Curling, although played indoors, is only played from November to March. However, in those five months the club tries to get in as much curling as possible. The club’s all men’s league meets on Mondays, and the rest of the league is dedicated to mixed leagues as well as beginner and instructional leagues. League members range from grade school students to retirees and senior citizens. With the lack of curling arenas in the area, the club also has members who drive from as far as Cleveland to compete each week.

However, for many it is the laid back environment of the frigid arena, not the competition, which makes curling so appealing to all ages and sexes.

“I like the social part of curling and meeting new people,” said Kathy Haswell, who curls every Thursday. “It’s a very friendly sport and very rarely will you run into a rude person on the ice.”

Curling, which can be played by virtually anyone, is an opportunity for any person who is interested in trying a new sport. “I like the sport because it has all social backgrounds, all ages and all genders,” Glowacki said. “You can have anyone from a student or factory worker to a doctor or a lawyer. It really has people from all walks of life.”
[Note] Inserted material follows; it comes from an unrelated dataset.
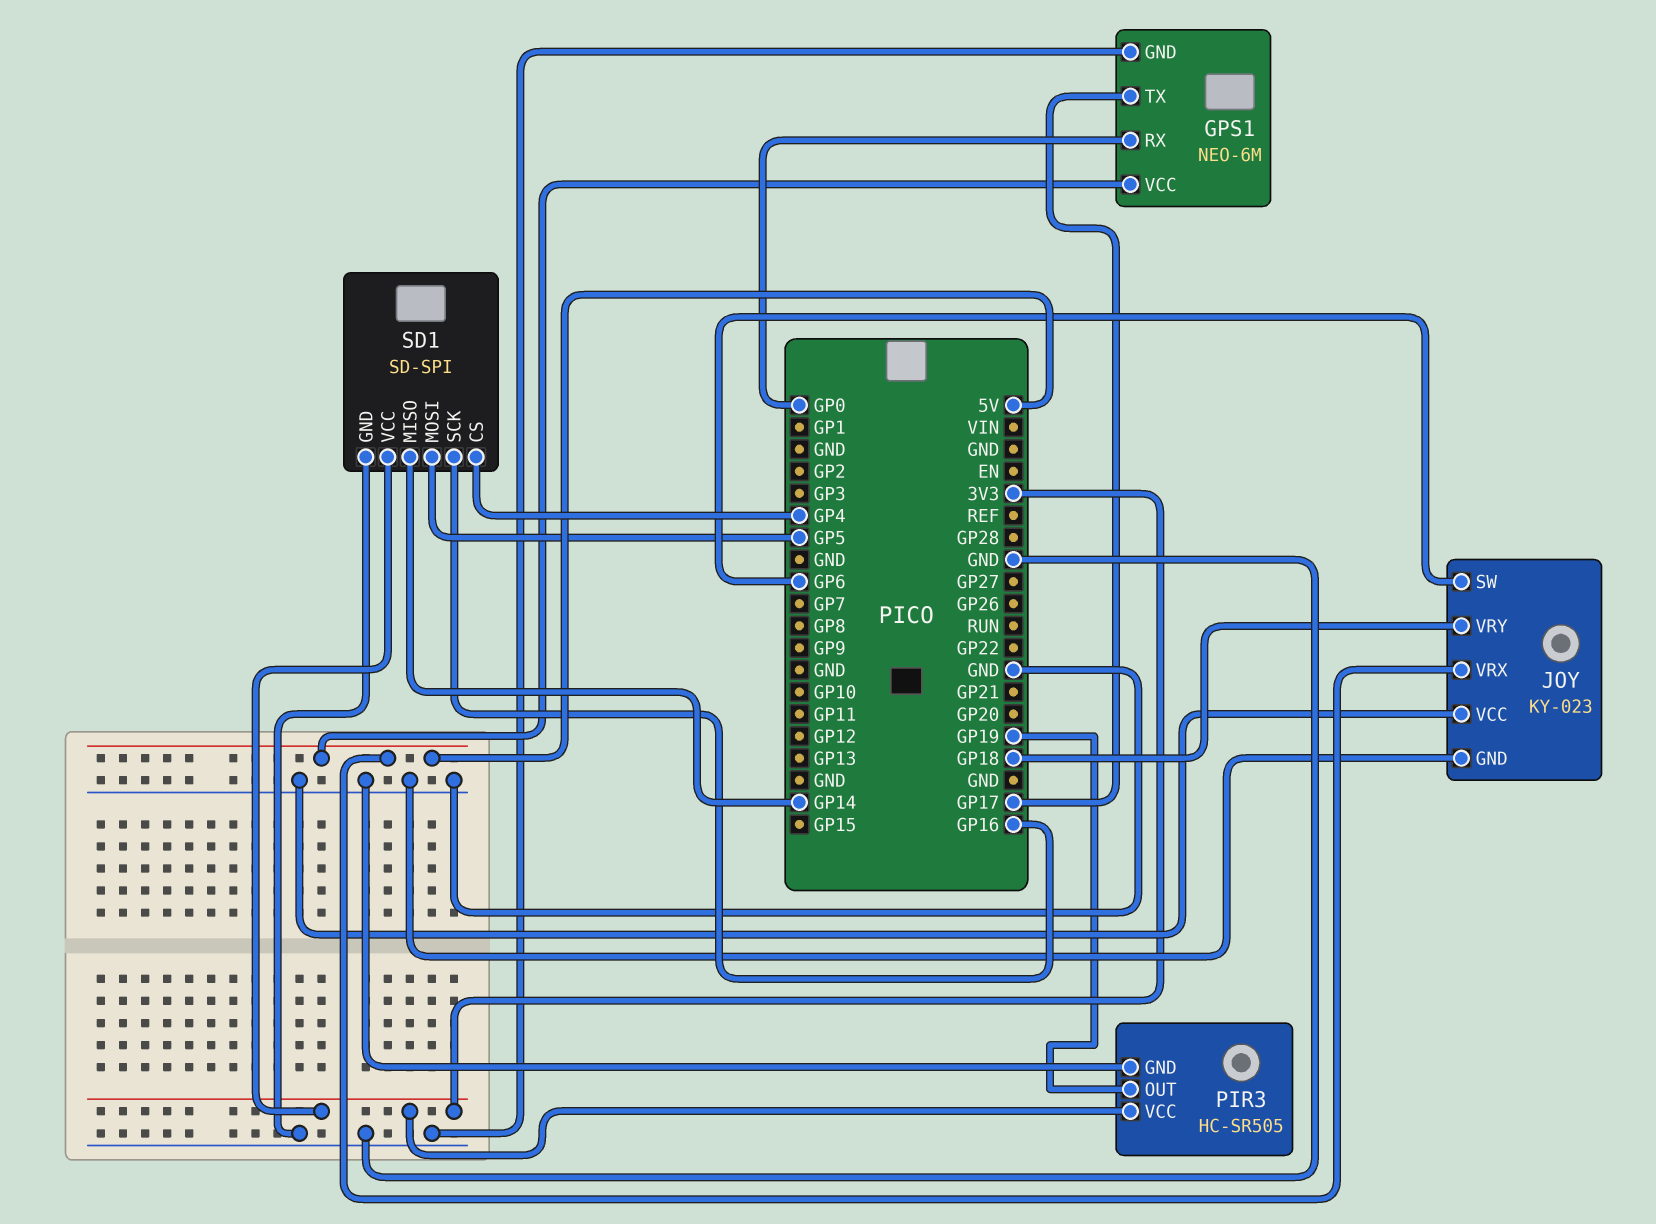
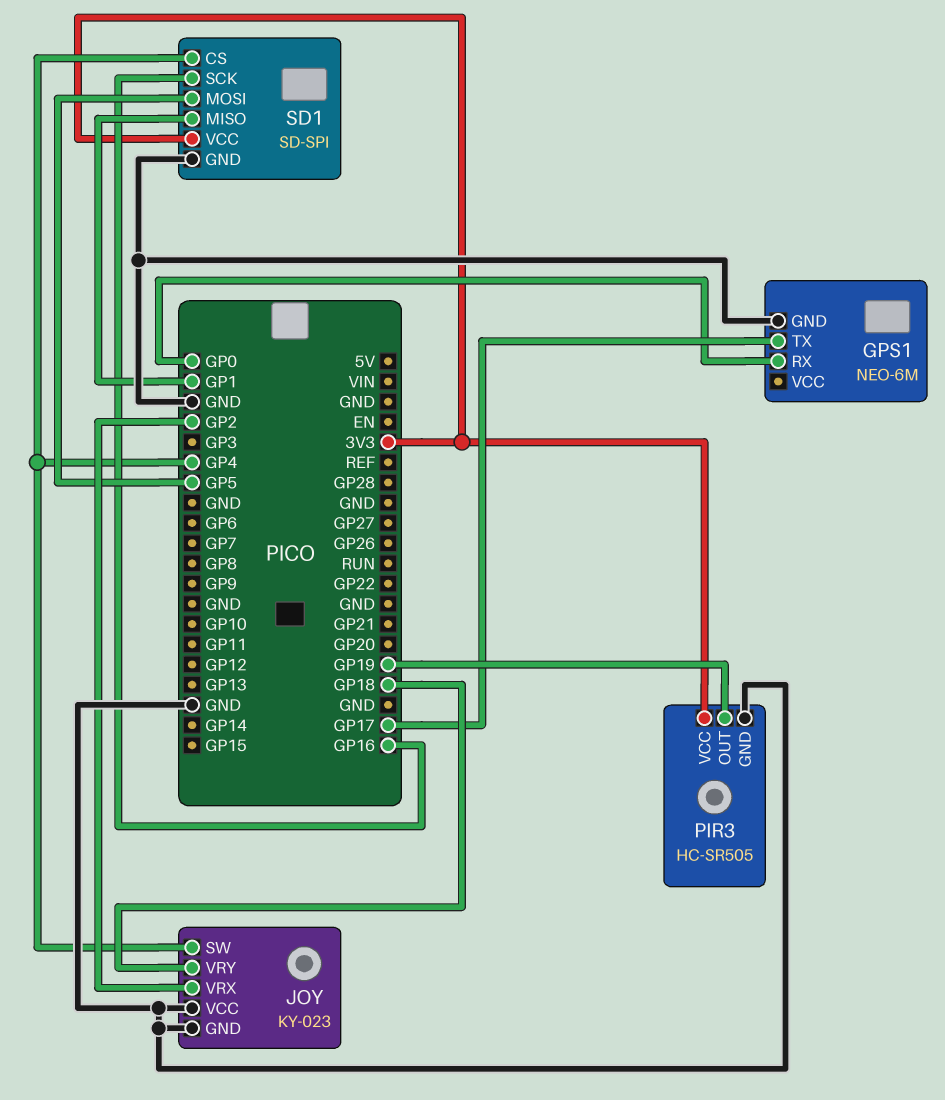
GPS1 pin VCC: 5V -> none
JOY pin SW: GP6 -> GP4
JOY pin VRX: 5V -> GP2
SD1 pin MISO: GP14 -> GP1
This idea of diversity in the sport was never more evident than on Thursday night, when BG student Matt Carey faced off against Martha Mazzarella on the ice. Carey, who was turned on to curling through a university class, went head to head with his opponent, who just happened to also be his sociology professor.

Other than being a university professor, Mazzarella is the current president of the curling club and is currently seeking new curlers. She is always looking for ways to attract new members and is hopeful that through youth leagues, university classes and instructional nights, more people will get involved in curling. She hopes others can get the chance to try the sport she enjoys so much.